Fifty driven, accomplished students from eleven countries in Asia, Africa and the Middle East formed the inaugural cohort of the Harvard South Asia Institute’s Crossroads Summer Program. They are all first-generation college students – the first in their families to participate in higher education, many from challenging financial circumstances – and came together in the heat of Dubai from August 11-14, 2017.
The successful cohort was an even balance of male and female students, from diverse backgrounds. There was, for example, a young woman from Quetta, a city in Pakistan with the country’s lowest female literacy rate. Another student had worked as a garbage collector to pay his school fees.
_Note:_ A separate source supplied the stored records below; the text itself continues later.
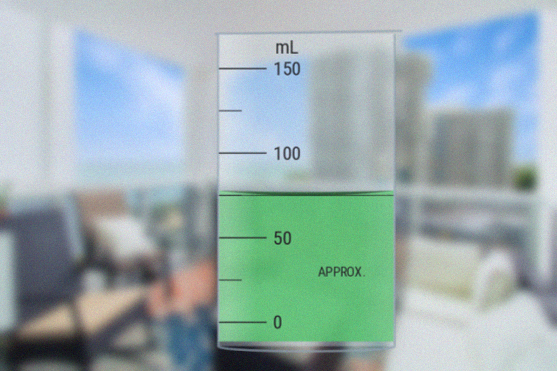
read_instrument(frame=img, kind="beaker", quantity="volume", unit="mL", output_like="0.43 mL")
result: 75 mL
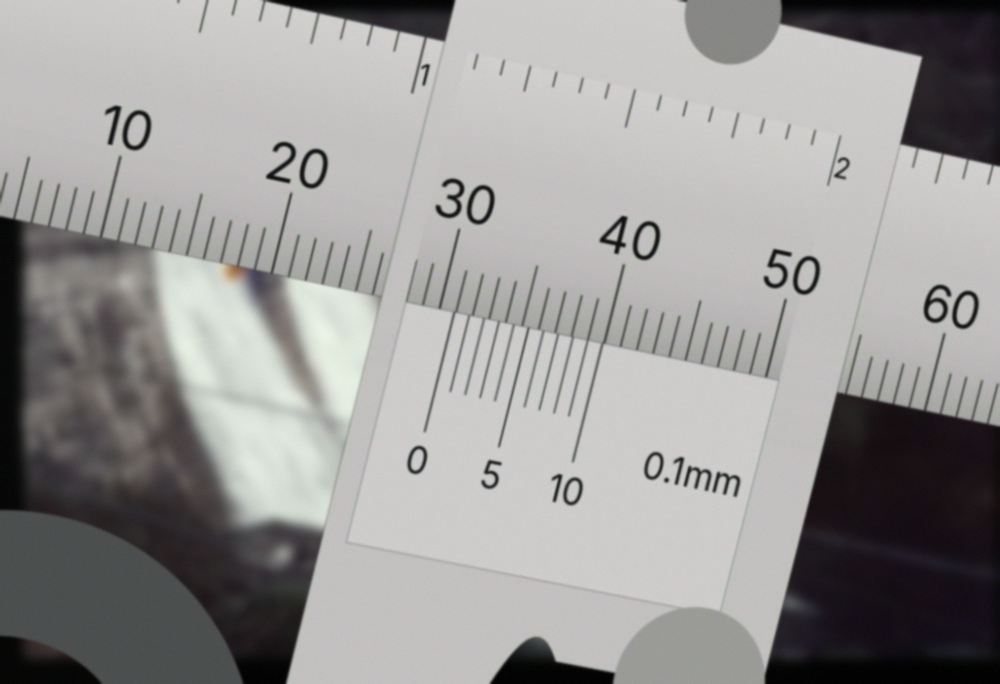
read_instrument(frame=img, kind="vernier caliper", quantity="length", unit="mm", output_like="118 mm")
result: 30.9 mm
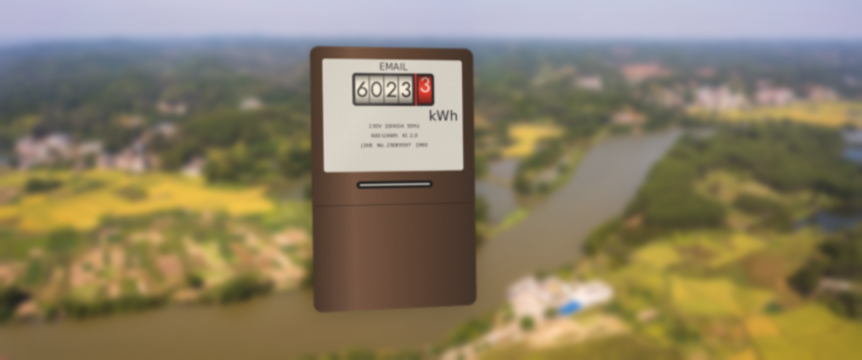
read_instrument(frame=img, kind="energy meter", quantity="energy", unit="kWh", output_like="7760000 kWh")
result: 6023.3 kWh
These young people face challenges that are far beyond the experience of most Harvard students; their success fulfilled one of the main goals of the program. And as the video below shows, they also managed to have a little fun along the way.
Leading scholars from Harvard led the key sessions:
- Tarun Khanna is the Jorge Paulo Lemann Professor at the Harvard Business School and Director of the South Asia Institute at Harvard University.
- Karim R. Lakhani is Professor of Business Administration at the Harvard Business School, the Principal Investigator of the Crowd Innovation Lab and NASA Tournament Lab at the Harvard Institute for Quantitative Social Science and the faculty co-founder of the Harvard Business School Digital Initiative.
- Kristin E. Fabbe is an assistant professor in the Business, Government, and International Economy Unit.
This unique program was a collaboration between the Harvard South Asia Institute, Harvard Business School Club of the Gulf Cooperation Council (GCC) and the Dubai International Financial Centre, with the support of Air Arabia, the Carlton Hotel, Dubai Future Accelerators, and Emirates Grand Hotel. It offered a fully-funded career development opportunity and introduction to top-level American university culture for students who might otherwise have their ambitions curtailed by circumstances beyond their control; with their dedication and conduct, these students showed very clearly the value of such opportunities.